___ MATERIAL SUPPLIED ___

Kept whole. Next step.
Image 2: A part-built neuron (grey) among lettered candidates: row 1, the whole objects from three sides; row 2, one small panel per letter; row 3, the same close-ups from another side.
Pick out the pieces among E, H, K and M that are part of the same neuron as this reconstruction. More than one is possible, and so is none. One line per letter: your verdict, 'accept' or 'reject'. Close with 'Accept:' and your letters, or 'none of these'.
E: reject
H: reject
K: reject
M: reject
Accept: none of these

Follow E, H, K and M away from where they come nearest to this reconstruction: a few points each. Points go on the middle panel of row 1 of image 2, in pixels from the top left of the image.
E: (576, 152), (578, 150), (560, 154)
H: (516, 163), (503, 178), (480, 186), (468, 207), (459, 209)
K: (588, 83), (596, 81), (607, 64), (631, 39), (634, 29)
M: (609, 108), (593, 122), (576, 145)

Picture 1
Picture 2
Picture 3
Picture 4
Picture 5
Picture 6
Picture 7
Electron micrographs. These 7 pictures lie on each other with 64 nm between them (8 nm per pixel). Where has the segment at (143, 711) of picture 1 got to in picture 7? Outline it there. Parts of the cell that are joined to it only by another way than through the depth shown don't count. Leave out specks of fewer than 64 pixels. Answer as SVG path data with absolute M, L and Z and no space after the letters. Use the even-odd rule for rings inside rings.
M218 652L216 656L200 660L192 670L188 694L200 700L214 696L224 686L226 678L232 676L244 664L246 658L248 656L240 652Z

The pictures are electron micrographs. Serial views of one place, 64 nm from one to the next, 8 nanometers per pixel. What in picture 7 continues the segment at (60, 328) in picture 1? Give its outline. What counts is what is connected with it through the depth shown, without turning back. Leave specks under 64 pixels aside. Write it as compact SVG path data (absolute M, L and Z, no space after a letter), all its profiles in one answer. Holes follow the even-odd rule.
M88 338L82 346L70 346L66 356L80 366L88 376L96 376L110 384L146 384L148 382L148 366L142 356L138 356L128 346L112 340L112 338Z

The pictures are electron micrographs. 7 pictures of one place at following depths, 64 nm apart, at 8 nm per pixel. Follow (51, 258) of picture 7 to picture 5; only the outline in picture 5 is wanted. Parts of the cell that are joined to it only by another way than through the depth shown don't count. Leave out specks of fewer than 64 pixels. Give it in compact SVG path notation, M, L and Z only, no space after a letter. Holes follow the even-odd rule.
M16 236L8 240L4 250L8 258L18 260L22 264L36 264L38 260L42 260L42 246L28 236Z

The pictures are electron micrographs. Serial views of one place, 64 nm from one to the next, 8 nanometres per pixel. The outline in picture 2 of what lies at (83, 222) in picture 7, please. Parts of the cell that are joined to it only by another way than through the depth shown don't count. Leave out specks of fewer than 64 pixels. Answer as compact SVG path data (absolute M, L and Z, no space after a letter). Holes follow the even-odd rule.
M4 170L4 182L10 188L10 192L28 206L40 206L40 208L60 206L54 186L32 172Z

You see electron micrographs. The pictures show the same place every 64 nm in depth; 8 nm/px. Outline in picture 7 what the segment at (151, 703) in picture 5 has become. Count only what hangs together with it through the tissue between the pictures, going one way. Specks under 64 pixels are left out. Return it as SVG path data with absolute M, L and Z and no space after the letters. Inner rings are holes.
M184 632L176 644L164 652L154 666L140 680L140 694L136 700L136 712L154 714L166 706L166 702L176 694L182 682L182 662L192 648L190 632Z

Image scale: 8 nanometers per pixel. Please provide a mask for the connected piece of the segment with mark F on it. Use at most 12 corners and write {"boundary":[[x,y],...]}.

___

▶ WHAT NEEDS TO BE DONE: From the records above, please extract every line and repeat it exactly.

▶ YOUR SOLUTION:
Kept whole. Next step.
Image 2: A part-built neuron (grey) among lettered candidates: row 1, the whole objects from three sides; row 2, one small panel per letter; row 3, the same close-ups from another side.
Pick out the pieces among E, H, K and M that are part of the same neuron as this reconstruction. More than one is possible, and so is none. One line per letter: your verdict, 'accept' or 'reject'. Close with 'Accept:' and your letters, or 'none of these'.
E: reject
H: reject
K: reject
M: reject
Accept: none of these

Follow E, H, K and M away from where they come nearest to this reconstruction: a few points each. Points go on the middle panel of row 1 of image 2, in pixels from the top left of the image.
E: (576, 152), (578, 150), (560, 154)
H: (516, 163), (503, 178), (480, 186), (468, 207), (459, 209)
K: (588, 83), (596, 81), (607, 64), (631, 39), (634, 29)
M: (609, 108), (593, 122), (576, 145)

Picture 1
Picture 2
Picture 3
Picture 4
Picture 5
Picture 6
Picture 7
Electron micrographs. These 7 pictures lie on each other with 64 nm between them (8 nm per pixel). Where has the segment at (143, 711) of picture 1 got to in picture 7? Outline it there. Parts of the cell that are joined to it only by another way than through the depth shown don't count. Leave out specks of fewer than 64 pixels. Answer as SVG path data with absolute M, L and Z and no space after the letters. Use the even-odd rule for rings inside rings.
M218 652L216 656L200 660L192 670L188 694L200 700L214 696L224 686L226 678L232 676L244 664L246 658L248 656L240 652Z

The pictures are electron micrographs. Serial views of one place, 64 nm from one to the next, 8 nanometers per pixel. What in picture 7 continues the segment at (60, 328) in picture 1? Give its outline. What counts is what is connected with it through the depth shown, without turning back. Leave specks under 64 pixels aside. Write it as compact SVG path data (absolute M, L and Z, no space after a letter), all its profiles in one answer. Holes follow the even-odd rule.
M88 338L82 346L70 346L66 356L80 366L88 376L96 376L110 384L146 384L148 382L148 366L142 356L138 356L128 346L112 340L112 338Z

The pictures are electron micrographs. 7 pictures of one place at following depths, 64 nm apart, at 8 nm per pixel. Follow (51, 258) of picture 7 to picture 5; only the outline in picture 5 is wanted. Parts of the cell that are joined to it only by another way than through the depth shown don't count. Leave out specks of fewer than 64 pixels. Give it in compact SVG path notation, M, L and Z only, no space after a letter. Holes follow the even-odd rule.
M16 236L8 240L4 250L8 258L18 260L22 264L36 264L38 260L42 260L42 246L28 236Z

The pictures are electron micrographs. Serial views of one place, 64 nm from one to the next, 8 nanometres per pixel. The outline in picture 2 of what lies at (83, 222) in picture 7, please. Parts of the cell that are joined to it only by another way than through the depth shown don't count. Leave out specks of fewer than 64 pixels. Answer as compact SVG path data (absolute M, L and Z, no space after a letter). Holes follow the even-odd rule.
M4 170L4 182L10 188L10 192L28 206L40 206L40 208L60 206L54 186L32 172Z

You see electron micrographs. The pictures show the same place every 64 nm in depth; 8 nm/px. Outline in picture 7 what the segment at (151, 703) in picture 5 has become. Count only what hangs together with it through the tissue between the pictures, going one way. Specks under 64 pixels are left out. Return it as SVG path data with absolute M, L and Z and no space after the letters. Inner rings are holes.
M184 632L176 644L164 652L154 666L140 680L140 694L136 700L136 712L154 714L166 706L166 702L176 694L182 682L182 662L192 648L190 632Z

Image scale: 8 nanometers per pixel. Please provide a mask for the connected piece of the segment with mark F on it. Use at most 12 corners and write {"boundary":[[x,y],...]}.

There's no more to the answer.